Notícia

O sentido do espelho

Hoje ele se encara no espelho e percebe o homem que há muito já não via.

Olha, fixa, vê e se enxerga, podendo sentir que na face refletida existe outro alguém que o espelho não revela.

Rugas, há. Pelos escapando longos das narinas e ouvidos. A testa, que um dia foi estreita feito um rio, alarga-se como um mar de algodão nas ondas ralas dos cabelos.

Apalpa-se a fronte, as pálpebras e as sobrancelhas. Examina o rosto poro a poro, boca e queixo, pescoço e bochechas. Frente ao espelho embaçado pelo vapor do banheiro, avista a imagem que se escondera de si mesmo.

Vê. Mas não acredita. Pois o homem da condição do agora é curvo, demasiado frágil, flácido, com semblante amiudado pelo tempo que passou.

Enquanto mira seus lábios sulcados e secos, recorda-se dos sabores que já experimentou: frutas, doces, beijos. Vê seu nariz de pele porosa e elástica, recorda-se dos aromas que já sentiu: jantares, perfumes, jardins. Vê suas orelhas alongadas e pálidas, recorda-se dos sons que já ouviu: serenatas, gracejos, bailes de coreto. Vê suas mãos trêmulas e sensíveis: recorda-se das texturas que já tocou: veludos, almofadas, cetins.
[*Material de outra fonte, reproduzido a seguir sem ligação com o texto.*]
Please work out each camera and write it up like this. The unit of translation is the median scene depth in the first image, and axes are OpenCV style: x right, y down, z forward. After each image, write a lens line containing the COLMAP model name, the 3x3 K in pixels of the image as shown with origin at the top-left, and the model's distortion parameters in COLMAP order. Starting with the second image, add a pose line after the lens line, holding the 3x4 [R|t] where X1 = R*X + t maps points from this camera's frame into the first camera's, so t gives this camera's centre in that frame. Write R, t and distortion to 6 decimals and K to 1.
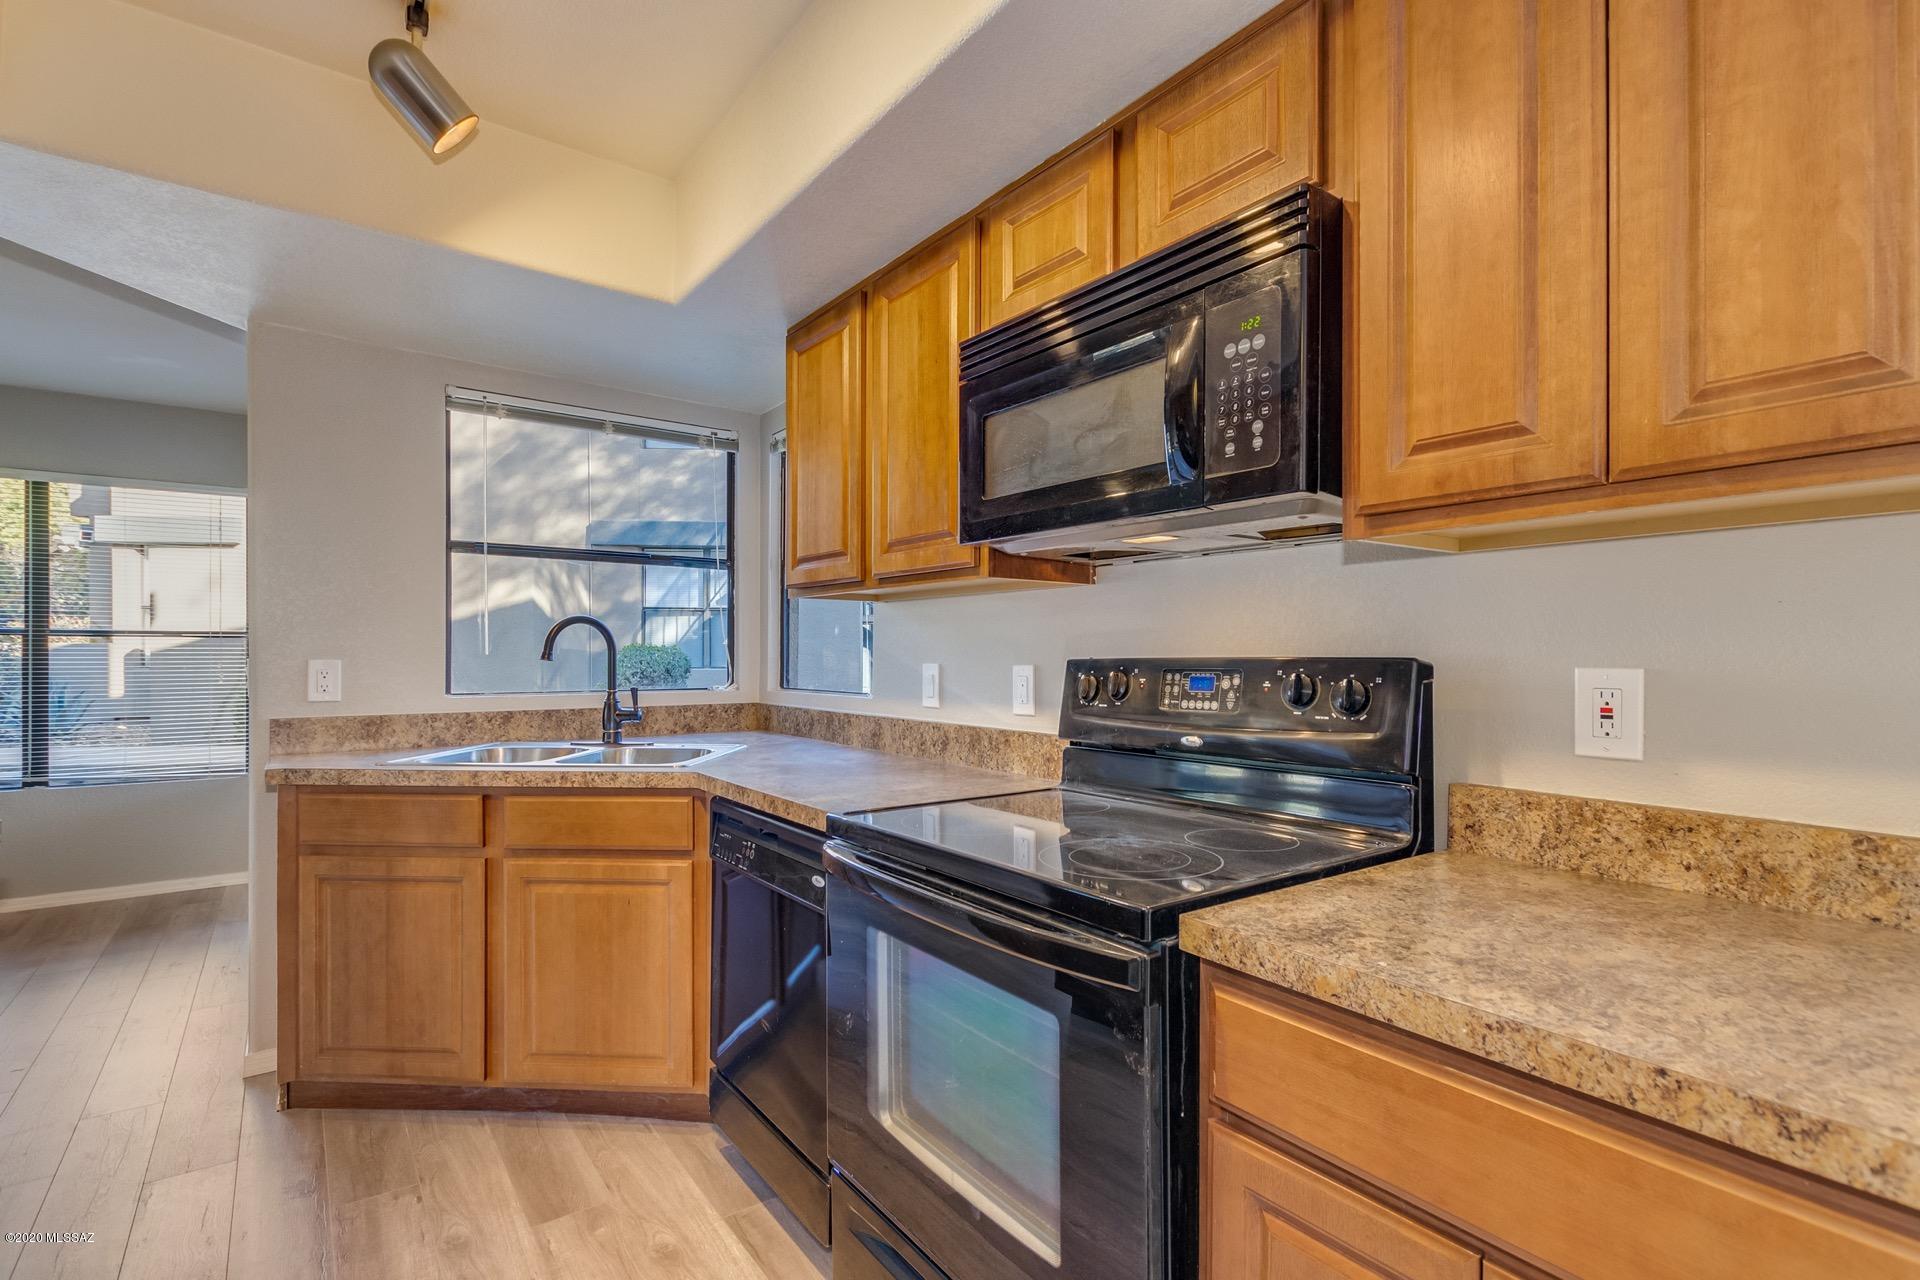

E, por fim, espantado, vê seus olhos estáticos como se por segundos estivessem hipnotizados. É que por trás da catarata de suas retinas, quase oculto pelas íris fatigadas de rotina, encontra a si mesmo cristalizado na infância de suas mais antigas lembranças – o homem que hoje é velho descobrindo que um dia fora jovem, criança.

Pois se o tempo envelhece o que fica do lado de fora, o espírito rejuvenesce o que habita pelo lado de dentro.